Ron Brownstein’s survey of today’s Bolton drama is very lucid and fair. He outlines the importance of Voinovich’s move, the angst in nearly every other political faction, and the willingness of the White House to do nearly anything to win.
TWN wants the White House to do nearly anything to win. In so doing, the White House loses.
Here is the opening to Brownstein’s insightful piece:
The tumultuous Senate Foreign Relations Committee vote to advance the nomination of John Bolton today distilled the polarizing political dynamics of George W. Bush’s presidency into a single illuminating day.
Like so many of Bush’s initiatives, the nomination of the blustery Bolton as U.S. ambassador to the United Nations energized conservatives, outraged Democrats and squeezed moderates in both parties.

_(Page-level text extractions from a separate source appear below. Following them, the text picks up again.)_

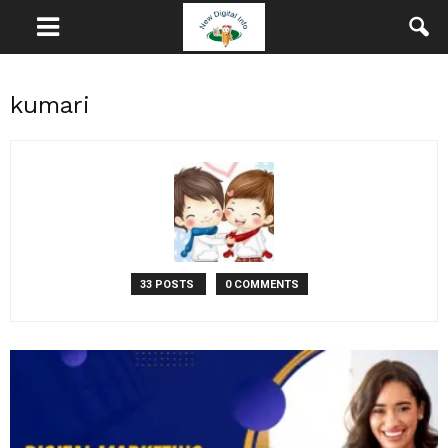
kumari
33 POSTS
0 COMMENTS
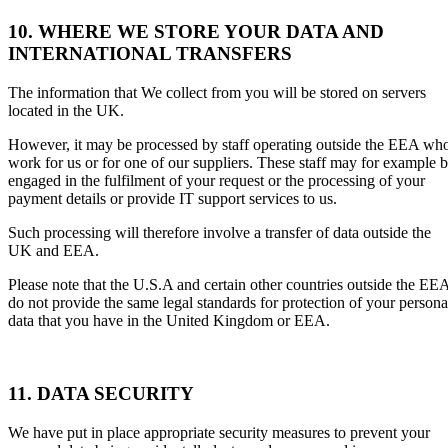
10. WHERE WE STORE YOUR DATA AND
INTERNATIONAL TRANSFERS
The information that We collect from you will be stored on servers
located in the UK.
However, it may be processed by staff operating outside the EEA wh
work for us or for one of our suppliers. These staff may for example 
engaged in the fulfilment of your request or the processing of your
payment details or provide IT support services to us.
Such processing will therefore involve a transfer of data outside the
UK and EEA.
Please note that the U.S.A and certain other countries outside the EE
do not provide the same legal standards for protection of your persona
data that you have in the United Kingdom or EEA.
11. DATA SECURITY
We have put in place appropriate security measures to prevent your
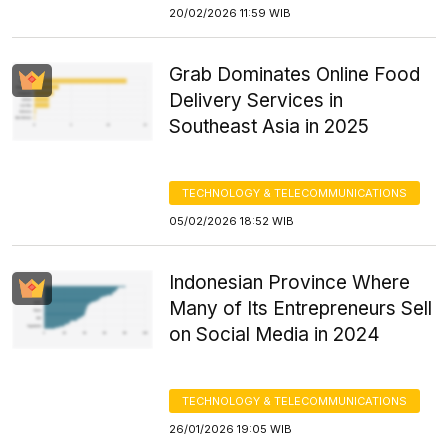
20/02/2026 11:59 WIB
Grab Dominates Online Food
Delivery Services in
Southeast Asia in 2025
TECHNOLOGY & TELECOMMUNICATIONS
05/02/2026 18:52 WIB
Indonesian Province Where
Many of Its Entrepreneurs Sell
on Social Media in 2024
TECHNOLOGY & TELECOMMUNICATIONS
26/01/2026 19:05 WIB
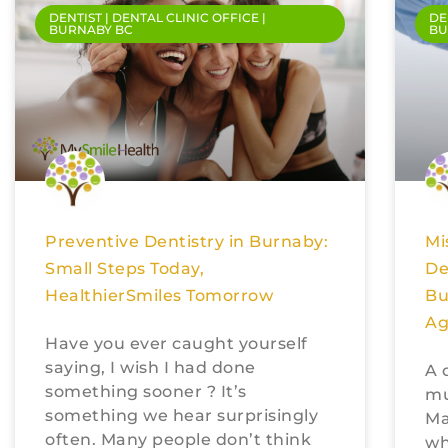
DENTIST | DENTAL CLINIC OFFICE |
DE
BURNABY BC
BU
Preventive Dentistry in Burnaby:
Mi
Small Steps Today,
De
HealthierSmiles Tomorrow
Bu
Ag
Have you ever caught yourself
saying, I wish I had done
A 
something sooner ? It’s
mu
something we hear surprisingly
Ma
often. Many people don’t think
wh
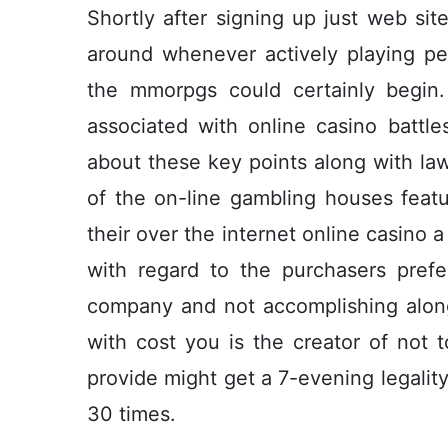
Shortly after signing up just web sit
around whenever actively playing per
the mmorpgs could certainly begin. 
associated with online casino battle
about these key points along with la
of the on-line gambling houses feat
their over the internet online casino 
with regard to the purchasers prefe
company and not accomplishing along
with cost you is the creator of not t
provide might get a 7-evening legalit
30 times.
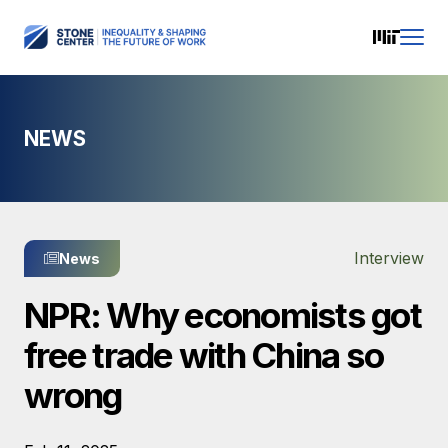
NEWS
Interview
News
NPR: Why economists got
free trade with China so
wrong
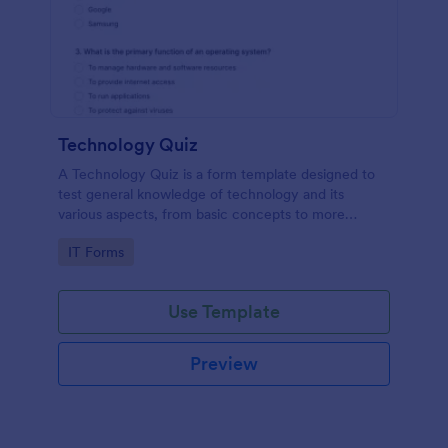
Technology Quiz
A Technology Quiz is a form template designed to
test general knowledge of technology and its
various aspects, from basic concepts to more
specific technologies and practices.
Go to Category:
IT Forms
Use Template
Preview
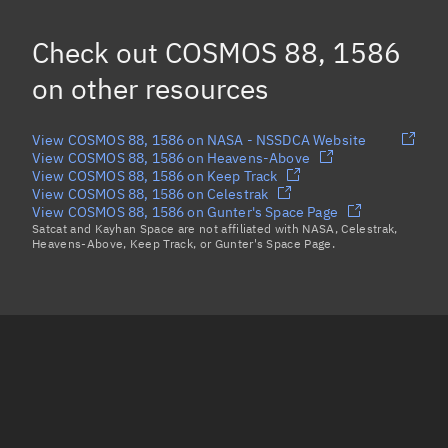
Check out
COSMOS 88, 1586
on other resources
View COSMOS 88, 1586 on NASA - NSSDCA Website
View COSMOS 88, 1586 on Heavens-Above
View COSMOS 88, 1586 on Keep Track
View COSMOS 88, 1586 on Celestrak
View COSMOS 88, 1586 on Gunter's Space Page
Satcat and Kayhan Space are not affiliated with NASA, Celestrak,
Heavens-Above, Keep Track, or Gunter's Space Page.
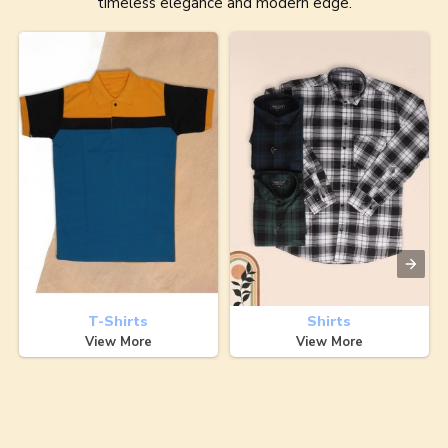
timeless elegance and modern edge.
T-Shirts
Shirts
View More
View More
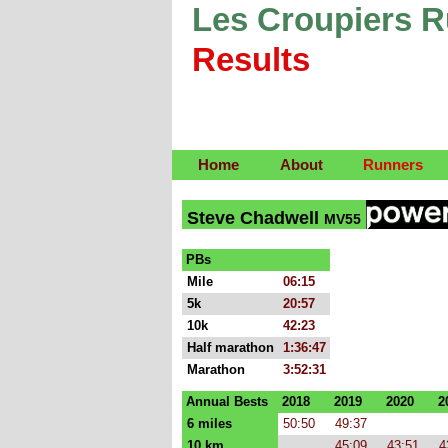
Les Croupiers 
Results
Home
About
Runners
Steve Chadwell
MV55
PBs
Mile
06:15
5k
20:57
10k
42:23
Half marathon
1:36:47
Marathon
3:52:31
Annual Bests
2018
2019
2020
2
6 miles
50:50
49:37
10 km
45:09
43:51
4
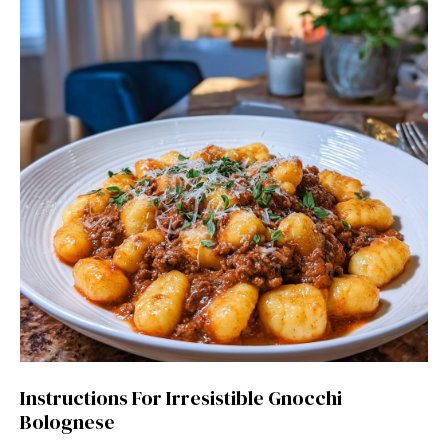
Instructions For Irresistible Gnocchi
Bolognese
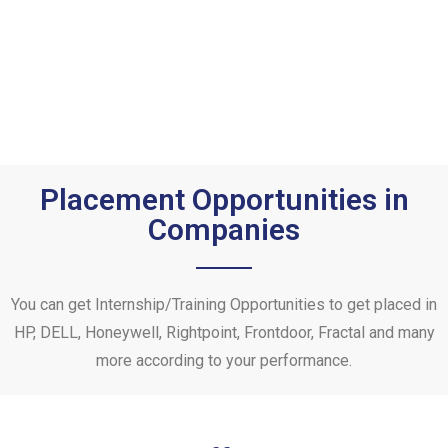
Placement Opportunities in
Companies
You can get Internship/Training Opportunities to get placed in
HP, DELL, Honeywell, Rightpoint, Frontdoor, Fractal and many
more according to your performance.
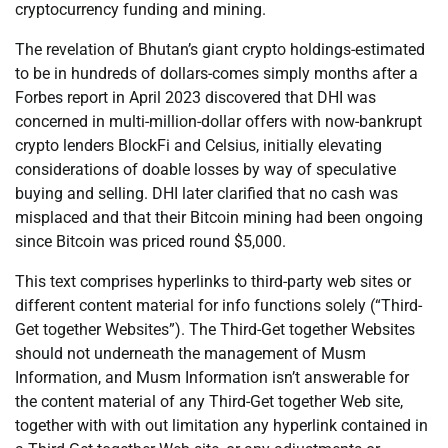
cryptocurrency funding and mining.
The revelation of Bhutan’s giant crypto holdings-estimated
to be in hundreds of dollars-comes simply months after a
Forbes report in April 2023 discovered that DHI was
concerned in multi-million-dollar offers with now-bankrupt
crypto lenders BlockFi and Celsius, initially elevating
considerations of doable losses by way of speculative
buying and selling. DHI later clarified that no cash was
misplaced and that their Bitcoin mining had been ongoing
since Bitcoin was priced round $5,000.
This text comprises hyperlinks to third-party web sites or
different content material for info functions solely (“Third-
Get together Websites”). The Third-Get together Websites
should not underneath the management of Musm
Information, and Musm Information isn’t answerable for
the content material of any Third-Get together Web site,
together with with out limitation any hyperlink contained in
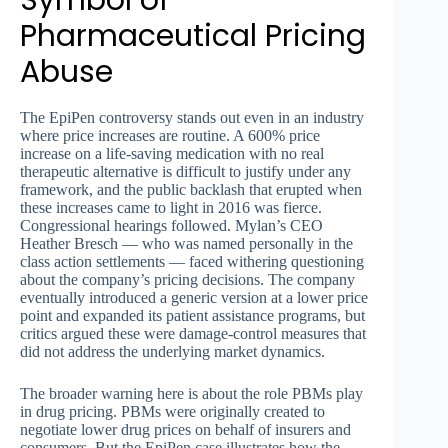
Symbol of
Pharmaceutical Pricing
Abuse
The EpiPen controversy stands out even in an industry
where price increases are routine. A 600% price
increase on a life-saving medication with no real
therapeutic alternative is difficult to justify under any
framework, and the public backlash that erupted when
these increases came to light in 2016 was fierce.
Congressional hearings followed. Mylan’s CEO
Heather Bresch — who was named personally in the
class action settlements — faced withering questioning
about the company’s pricing decisions. The company
eventually introduced a generic version at a lower price
point and expanded its patient assistance programs, but
critics argued these were damage-control measures that
did not address the underlying market dynamics.
The broader warning here is about the role PBMs play
in drug pricing. PBMs were originally created to
negotiate lower drug prices on behalf of insurers and
consumers. But the EpiPen case illustrates how the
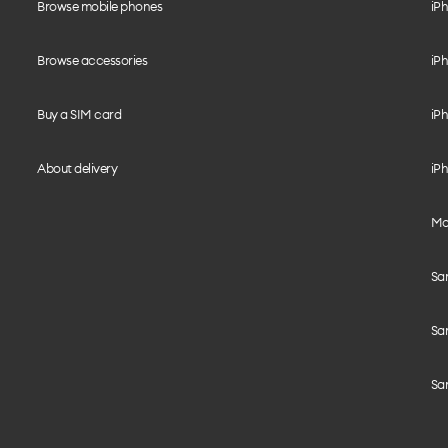
Browse mobile phones
iP
Browse accessories
iPh
Buy a SIM card
iPh
About delivery
iPh
Mo
Sa
Sa
Sa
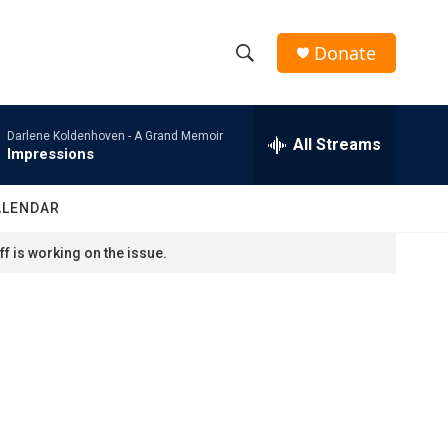
Donate
S
S
e
h
a
Darlene Koldenhoven -
A Grand Memoir
r
All Streams
o
Impressions
c
h
w
Q
ALENDAR
u
S
e
f is working on the issue.
r
e
y
a
r
c
h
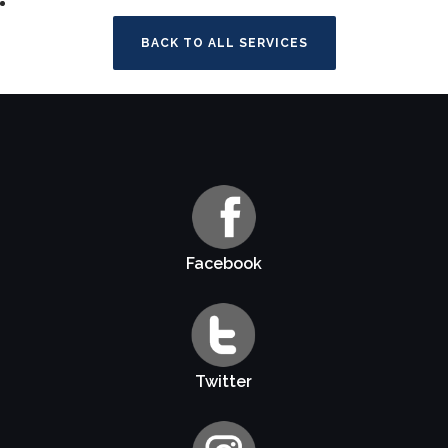
BACK TO ALL SERVICES
Facebook
Twitter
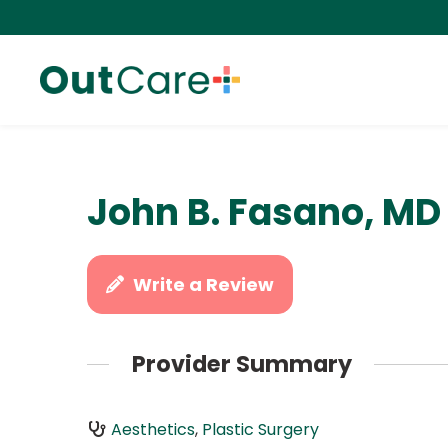
John B. Fasano, MD
Write a Review
Provider Summary
Aesthetics
,
Plastic Surgery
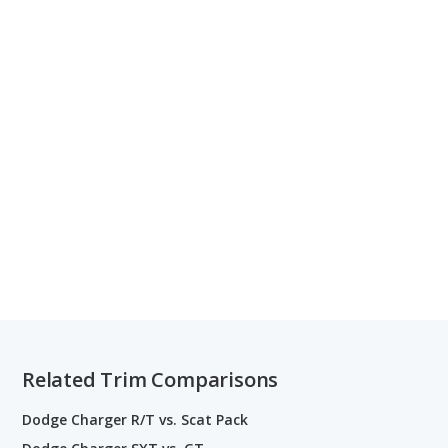
Related Trim Comparisons
Dodge Charger R/T vs. Scat Pack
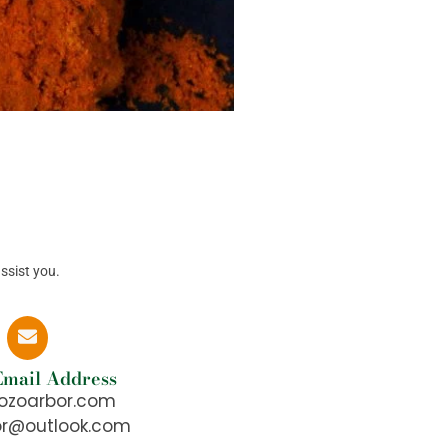
ssist you.
 Email Address
ozoarbor.com
or@outlook.com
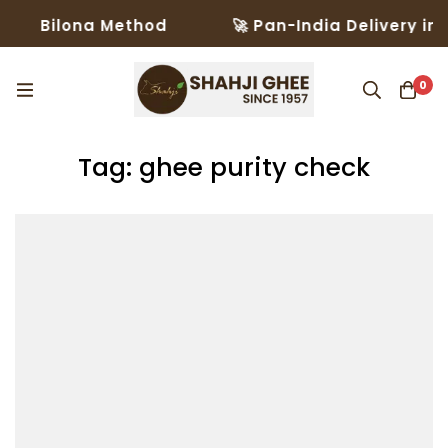
Bilona Method
🚀 Pan-India Delivery in 3–5 
0
Tag: ghee purity check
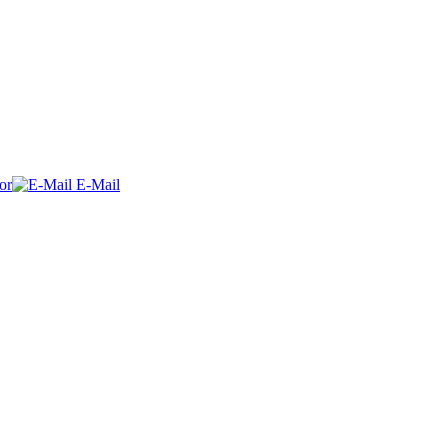
or
E-Mail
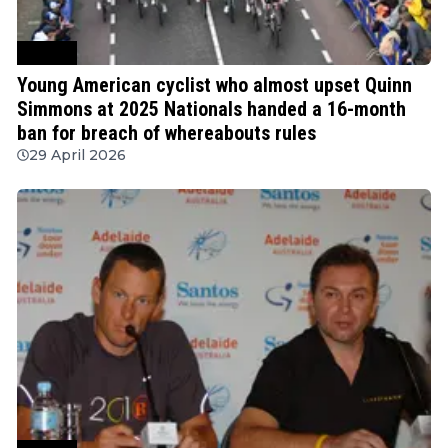
Cycling
Young American cyclist who almost upset Quinn
Simmons at 2025 Nationals handed a 16-month
ban for breach of whereabouts rules
29 April 2026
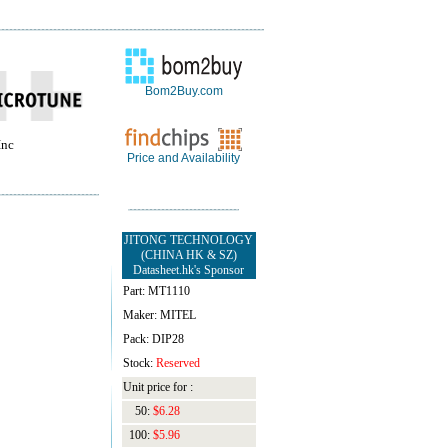
Bom2Buy.com
Inc
Price and Availability
JITONG TECHNOLOGY
(CHINA HK & SZ)
Datasheet.hk's Sponsor
Part: MT1110
Maker: MITEL
Pack: DIP28
Stock:
Reserved
Unit price for :
50:
$6.28
100:
$5.96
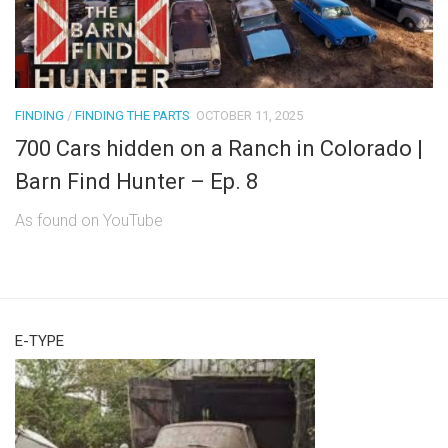
FINDING
/
FINDING THE PARTS
OCTOBER 11, 2025
700 Cars hidden on a Ranch in Colorado |
Barn Find Hunter – Ep. 8
As found on YouTube
E-TYPE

And as he has many times before, Bush won the legislative fight by the narrowest of margins — maintaining just enough support from Sen. George V. Voinovich of Ohio and other conflicted Republicans on the committee to overcome uniform Democratic opposition and move the nomination to the floor on a party-line vote.
In that way, the vote demonstrated again Bush’s willingness to live on the political edge — to accept achingly narrow margins in Congress and at the ballot box to pursue ambitious changes that sharply divide the country.
Bolton survived today in really bad shape.
And what the opponents got to his nomination was the same thing that they got at the last business meeting when the vote got delayed — time.
There will be more time to tell the entire story of John Bolton.
I want to reconnect with Bill Kristol who called on Senator Frist some time ago to allow unlimited debate on the floor of the Senate to debate John Bolton’s qualifications to serve in this role.
Let both sides lay it all out.
TWN embraced Kristol’s proposal then — and is ready to go with it now.
Senator Frist, Senator Reid — what say you?